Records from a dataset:
[Start of Attachment]
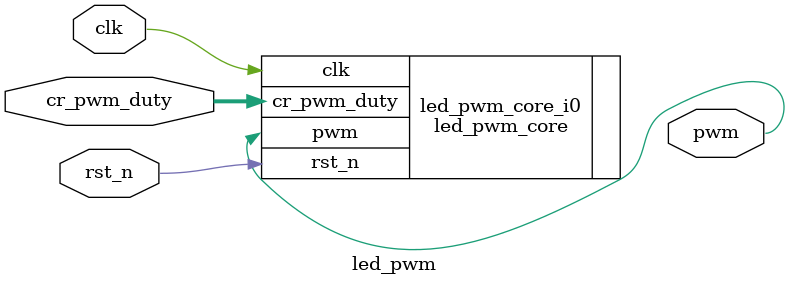
<source format=sv>

`default_nettype none

module led_pwm #(
    parameter int counter_width_p = -1
  )(
    input  wire                        clk,
    input  wire                        rst_n,
    output logic                       pwm,
    input  wire  [counter_width_p-1:0] cr_pwm_duty
  );

  led_pwm_core  #(
    .counter_width_p ( counter_width_p )
  ) led_pwm_core_i0  (
    .clk             ( clk             ),
    .rst_n           ( rst_n           ),
    .pwm             ( pwm             ),
    .cr_pwm_duty     ( cr_pwm_duty     )
  );

endmodule

`default_nettype wire
</source>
[End of Attachment]
TO DO
With images omitted, output the data exactly as given.

SOLUTION FOR THIS EXERCISE
<source format=sv>

`default_nettype none

module led_pwm #(
    parameter int counter_width_p = -1
  )(
    input  wire                        clk,
    input  wire                        rst_n,
    output logic                       pwm,
    input  wire  [counter_width_p-1:0] cr_pwm_duty
  );

  led_pwm_core  #(
    .counter_width_p ( counter_width_p )
  ) led_pwm_core_i0  (
    .clk             ( clk             ),
    .rst_n           ( rst_n           ),
    .pwm             ( pwm             ),
    .cr_pwm_duty     ( cr_pwm_duty     )
  );

endmodule

`default_nettype wire
</source>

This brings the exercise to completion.